Pani Marszałkini! Panie Ministrze! Wysoka Izbo! Destrukcję wymiaru sprawiedliwości w Polsce rozpoczęliście właśnie od zniszczenia Trybunału Konstytucyjnego. I w Polsce po 8 latach Trybunału Konstytucyjnego po prostu nie ma.
Panie Pośle Kaleta! To jest dramat dla polskiej praworządności, tu się nie ma z czego śmiać.
(Poseł Piotr Kaleta: To z pani się śmieję.)
Zniszczyliście trybunał tylko i wyłącznie po to, aby być totalnie bezkarnymi, aby stworzyć sobie ustawę o KRS-e, o prokuraturze, aby móc robić wszystko bezkarnie. Szanowni państwo, to się kończy.

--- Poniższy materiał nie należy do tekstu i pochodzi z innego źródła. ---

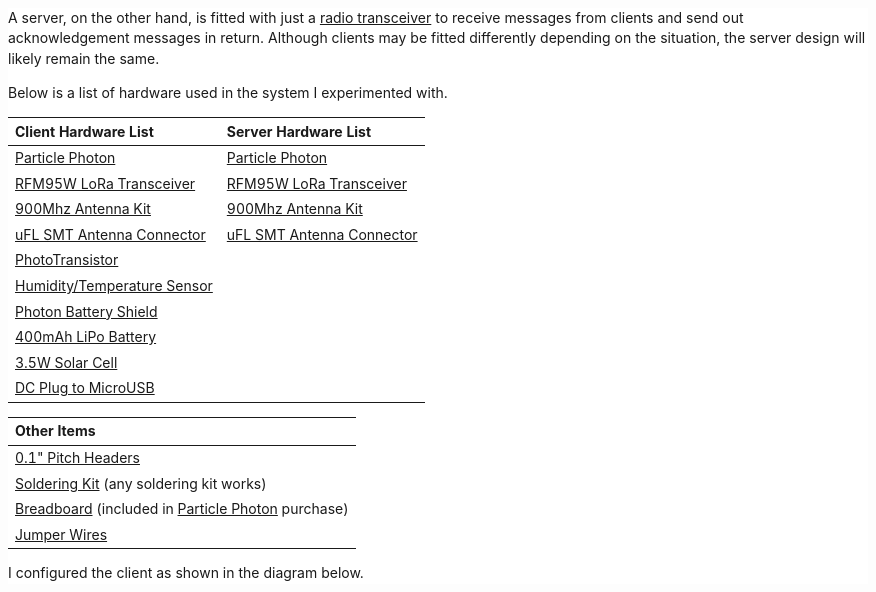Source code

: A server, on the other hand, is fitted with just a [radio transceiver](https://www.adafruit.com/product/3072) to receive messages from clients and send out acknowledgement messages in return. Although clients may be fitted differently depending on the situation, the server design will likely remain the same.

Below is a list of hardware used in the system I experimented with.

| Client Hardware List         | Server Hardware List          |
|:-------------|:------------------|
| [Particle Photon](https://store.particle.io/collections/photon) | [Particle Photon](https://store.particle.io/collections/photon) |
| [RFM95W LoRa Transceiver](https://www.adafruit.com/product/3072) | [RFM95W LoRa Transceiver](https://www.adafruit.com/product/3072) |
| [900Mhz Antenna Kit](https://www.adafruit.com/product/3340) | [900Mhz Antenna Kit](https://www.adafruit.com/product/3340) |
| [uFL SMT Antenna Connector](https://www.adafruit.com/product/1661) | [uFL SMT Antenna Connector](https://www.adafruit.com/product/1661) |
| [PhotoTransistor](https://www.adafruit.com/product/2831) | |
| [Humidity/Temperature Sensor](https://www.sparkfun.com/products/11295) |  |
| [Photon Battery Shield](https://www.sparkfun.com/products/13626)           |  |
| [400mAh LiPo Battery](https://www.sparkfun.com/products/13851)            |  |
| [3.5W Solar Cell](https://www.sparkfun.com/products/13782)           |  |
| [DC Plug to MicroUSB](https://www.amazon.com/gp/product/B01G6EBGWO/ref=oh_aui_detailpage_o01_s00?ie=UTF8&psc=1) | |


| Other Items |
|:------------|
| [0.1" Pitch Headers](https://www.pololu.com/product/965) |
| [Soldering Kit](https://www.adafruit.com/product/136) (any soldering kit works) |
| [Breadboard](https://www.adafruit.com/product/64) (included in [Particle Photon](https://store.particle.io/collections/photon) purchase)|
| [Jumper Wires](https://www.sparkfun.com/products/11026) |

I configured the client as shown in the diagram below.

Kończy się, dlatego że Polki i Polacy zasługują na to, żeby w Polsce istniał Trybunał Konstytucyjny, niezależny organ, który będzie osądzał także działania polityków w tej Izbie, czy wydawane przez nich decyzje są zgodne z konstytucją. Nie będzie to Izba, w której będzie siadała koleżanka Jarosława Kaczyńskiego...
(Poseł Piotr Kaleta: Tylko Donalda Tuska.)
...pani Przyłębska gotująca mu obiady, nie będzie to Izba, w której będą zasiadali sędziowie dublerzy, wasi koledzy z ław, jak posłowie w minionej kadencji. Taka sytuacja po prostu nie będzie miała miejsca. Nie będzie postanowień tymczasowych, zabezpieczających dla waszych kolegów z ław poselskich. To wszystko się skończy. I to jest pierwszy krok, panie pośle Kaleta. A wszyscy winni będą po prostu rozliczeni. (Oklaski)
(Poseł Piotr Kaleta: Sama pani w to nie wierzy.)